Shoes and Umbrellas

"A truly new and original book would be one which made people love old truths," Vauvenargues writes, cited by Hadot who explains that "every generation must take up, from scratch, the task of learning to read and reread these 'old truths,'" through living and experiencing them. Back and forth between guiding lessons and life, understanding is refined like poetry; beyond the chatter of self, towards universals, symbols - which we may imagine rushing towards their source and fulfillment, as Ephrem the Syrian wrote.

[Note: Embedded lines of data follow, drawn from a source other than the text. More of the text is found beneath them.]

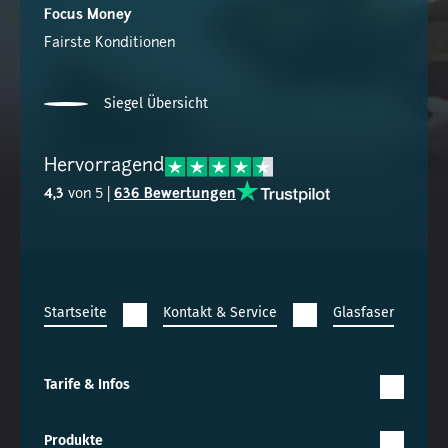
Focus Money
Fairste Konditionen
Siegel Übersicht
Hervorragend
4,3
von 5 |
636 Bewertungen
Startseite
Kontakt & Service
Glasfaser
Tarife & Infos
Produkte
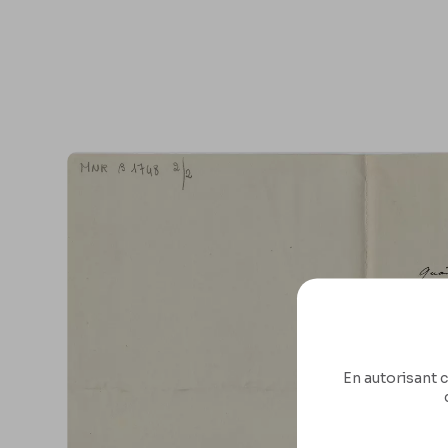
En autorisant c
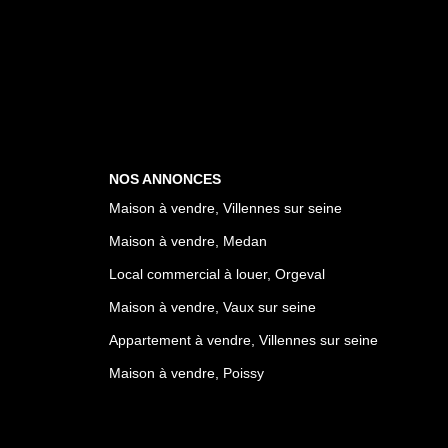
NOS ANNONCES
Maison à vendre, Villennes sur seine
Maison à vendre, Medan
Local commercial à louer, Orgeval
Maison à vendre, Vaux sur seine
Appartement à vendre, Villennes sur seine
Maison à vendre, Poissy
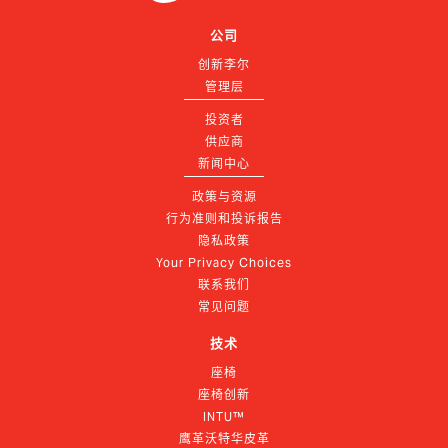
公司
创新李尔
管理层
投资者
供应商
新闻中心
政策与资源
行为准则和投诉报告
隐私政策
Your Privacy Choices
联系我们
常见问题
技术
座椅
座椅创新
INTU™
鹰革沃特华皮革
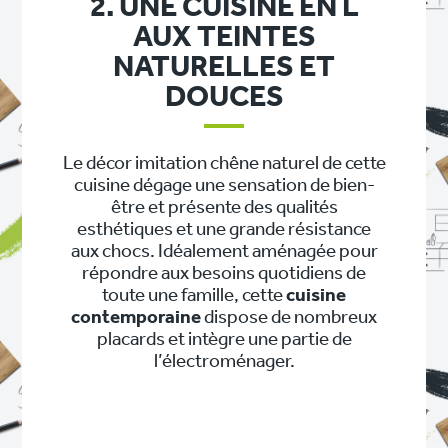
2. UNE CUISINE EN L
AUX TEINTES
NATURELLES ET
DOUCES
Le décor imitation chêne naturel de cette
cuisine dégage une sensation de bien-
être et présente des qualités
esthétiques et une grande résistance
aux chocs. Idéalement aménagée pour
répondre aux besoins quotidiens de
toute une famille, cette
cuisine
contemporaine
dispose de nombreux
placards et intègre une partie de
l’électroménager.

One old (methodological) truth I think about as I write is the importance of dialogue, which draws us out of ourselves with all our posturing - so prominent today what with the manufacture of ever newer shapes required for an audience whose gloss is that of cosmetics, unrelated to the inner and sensitive organ, γλῶσσα. It is hard to know oneself in the hall of mirrors that is talking to people through these appearances - people who may grab out at the image of the person, never the person him or herself, residing deep within their temple, only reached through respect.

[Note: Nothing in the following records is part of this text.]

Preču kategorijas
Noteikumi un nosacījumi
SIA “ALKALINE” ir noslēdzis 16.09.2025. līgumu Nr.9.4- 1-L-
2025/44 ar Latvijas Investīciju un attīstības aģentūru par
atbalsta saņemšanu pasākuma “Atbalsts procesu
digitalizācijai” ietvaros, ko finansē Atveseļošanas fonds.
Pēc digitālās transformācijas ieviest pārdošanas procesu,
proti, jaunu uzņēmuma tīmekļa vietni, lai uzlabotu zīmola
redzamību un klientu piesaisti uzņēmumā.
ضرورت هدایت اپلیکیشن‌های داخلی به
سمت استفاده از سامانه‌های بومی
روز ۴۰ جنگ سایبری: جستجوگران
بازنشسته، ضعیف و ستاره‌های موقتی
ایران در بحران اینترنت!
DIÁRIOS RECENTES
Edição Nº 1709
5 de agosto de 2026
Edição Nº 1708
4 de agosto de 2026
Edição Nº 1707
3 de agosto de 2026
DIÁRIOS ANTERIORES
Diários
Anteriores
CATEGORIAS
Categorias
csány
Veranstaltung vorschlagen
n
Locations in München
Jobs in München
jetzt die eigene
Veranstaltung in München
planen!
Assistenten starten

The well-dressed man is urged to educate himself, but what of the education of the far more unruly soul. A beautiful post over at Classics in Sarasota addressed the difficulties inherent in moderation. Thence the old truths that we are wont to return to, though the post points out that to read Aristotle is to be given only the ideal, devoid of the problems that occur when the problem is fleshed out. Listing ideals is not enough: Hadot writes of the importance of exegesis. And ideally an examination of several of the possible paths to reach one's ideals, like how to get over oneself.
To be tied to the ego can lead one into all kinds of problems, such as gorging on flattery, too often laced with poisonous intent. But the industry teaches us egotism. It teaches us a pragmatism that works against the "subjective, mutable, dynamic component" of the heart (to use Hadot's words from a different context). That inner life may wish to cry out for help as its γλῶσσα is stifled by the gloss. How some of us long to speak eloquently, how tired we are of seeing ourselves straying from our ideals, wishing always to find the dignified way back from the errors of our ways, regrettably inevitable. Like the Method actor brings the old truth, old script, to life before our eyes as if for the first time, "from scratch," the challenge of spontaneity may mean there will be sentences we would be happier never having uttered. We are told to pipe down entirely and buy a new frock; we are told new wellies will silence the existential downpour.
In Glimpses of Bengal, Tagore writes, "Alas for useful things - how necessary in practical life, how neglected in poetry! But poetry strives in vain to free us from their bondage - they will be with us always; so much so, we are told, that with the march of civilization it is poetry that will become extinct, but patent after patent will continue to be taken out for the improvement of shoes and umbrellas." Against these umbrellas, the poem of a life, rushing to truth, if without said brolly, unprepared, impractical, messy, unwilling to be put off.